72 F.3d 920
315 U.S.App.D.C. 281
NOTICE: D.C. Circuit Local Rule 11(c) states that unpublished orders, judgments, and explanatory memoranda may not be cited as precedents, but counsel may refer to unpublished dispositions when the binding or preclusive effect of the disposition, rather than its quality as precedent, is relevant.
UNITED STATES of America
v.
Andre C. LATIMORE, Appellant.
No. 94-3168.
United States Court of Appeals, District of Columbia Circuit.
Nov. 20, 1995.
Before: EDWARDS, Chief Judge, HENDERSON and ROGERS, Circuit Judges.
JUDGMENT
PER CURIAM.
This cause came to be heard on the appeal from a judgment of conviction in the District Court, and was briefed and argued by counsel. The issues have been accorded full consideration by the court and occasion no need for a published opinion. See D.C.Cir. Rule 36(b). For the reasons stated in the accompanying memorandum, it is
ORDERED and ADJUDGED, by the court, that the judgment is affirmed.
The Clerk is directed to withhold issuance of the mandate herein until seven days after disposition of any timely petition for rehearing. See D.C.Cir.Rule 41.
ATTACHMENT
MEMORANDUM
The District Court did not abuse its discretion in denying appellant's motions for continuance on April 8, 1993, and on April 19, 1993, the day of trial. The ten days between the denial of the first motion and trial included two weekends and gave newly-appointed counsel only a bare minimum of time to prepare for trial. This raised a legitimate concern for appellant, because criminal defendants have a right to counsel with adequate time for trial preparation. United States v. Burton, 584 F.2d 485, 489 (D.C.Cir.1978), cert. denied, 439 U.S. 1069 (1979). However, in seeking a continuance, counsel must justify the requested delay. The justification offered by counsel in this case did not convince the trial judge.

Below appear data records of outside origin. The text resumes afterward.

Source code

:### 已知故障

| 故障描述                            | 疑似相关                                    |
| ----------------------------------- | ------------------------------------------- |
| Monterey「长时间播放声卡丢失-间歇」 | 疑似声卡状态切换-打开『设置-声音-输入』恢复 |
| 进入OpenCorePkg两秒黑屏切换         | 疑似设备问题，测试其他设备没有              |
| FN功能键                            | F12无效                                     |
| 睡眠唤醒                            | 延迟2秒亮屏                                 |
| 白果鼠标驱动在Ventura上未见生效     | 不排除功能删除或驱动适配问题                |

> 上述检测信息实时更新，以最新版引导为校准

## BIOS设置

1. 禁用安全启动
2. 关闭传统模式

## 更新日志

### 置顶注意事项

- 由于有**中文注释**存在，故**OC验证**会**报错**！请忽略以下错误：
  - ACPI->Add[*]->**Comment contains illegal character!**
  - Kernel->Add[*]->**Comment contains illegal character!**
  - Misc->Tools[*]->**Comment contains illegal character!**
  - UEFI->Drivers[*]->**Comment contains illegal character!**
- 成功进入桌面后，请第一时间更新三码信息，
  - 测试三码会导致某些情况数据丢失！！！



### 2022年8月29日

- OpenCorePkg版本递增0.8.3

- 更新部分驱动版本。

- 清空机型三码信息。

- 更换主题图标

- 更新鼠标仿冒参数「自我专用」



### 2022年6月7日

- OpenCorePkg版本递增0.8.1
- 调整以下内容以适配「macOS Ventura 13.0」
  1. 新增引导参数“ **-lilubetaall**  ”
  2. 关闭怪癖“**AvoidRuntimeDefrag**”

In her first motion, trial counsel made a minimal showing of need. The second motion, made on the morning of trial, noted several grounds for a continuance. Counsel stated that she was not prepared because she did not have adequate time to retain an expert, conduct an investigation, subpoena witnesses, conduct research, review newly-revealed fingerprint evidence, or formulate questions.
Despite these asserted justifications for delay, there were countervailing considerations that supported the District Court's judgment in this case. The case was relatively simple, involving the possession of drugs found in appellant's pocket and a firearm found near the place of his arrest, and trial was only expected to last a few days. On April 8, 1993, when trial counsel was appointed, she was not totally unfamiliar with this case: she had agreed to take the case on April 1, had received the file on April 3, was aware of plea discussions, and had appeared for appellant at a status call on April 5. Furthermore, trial counsel did not have to start from scratch, because prior counsel had received discovery, conducted plea negotiations, and filed several motions. Finally, having been appointed under the Criminal Justice Act, 18 U.S.C. Sec. 3006A (1988), trial counsel presumably was experienced in trying criminal cases.
In assessing appellant's claim, we are mindful that the District Court enjoys great discretion in ruling on a motion for a continuance. United States v. Poston, 902 F.2d 90, 96 (D.C.Cir.1990). Although this case is close, in light of all the circumstances the court cannot say that the District Court abused its discretion.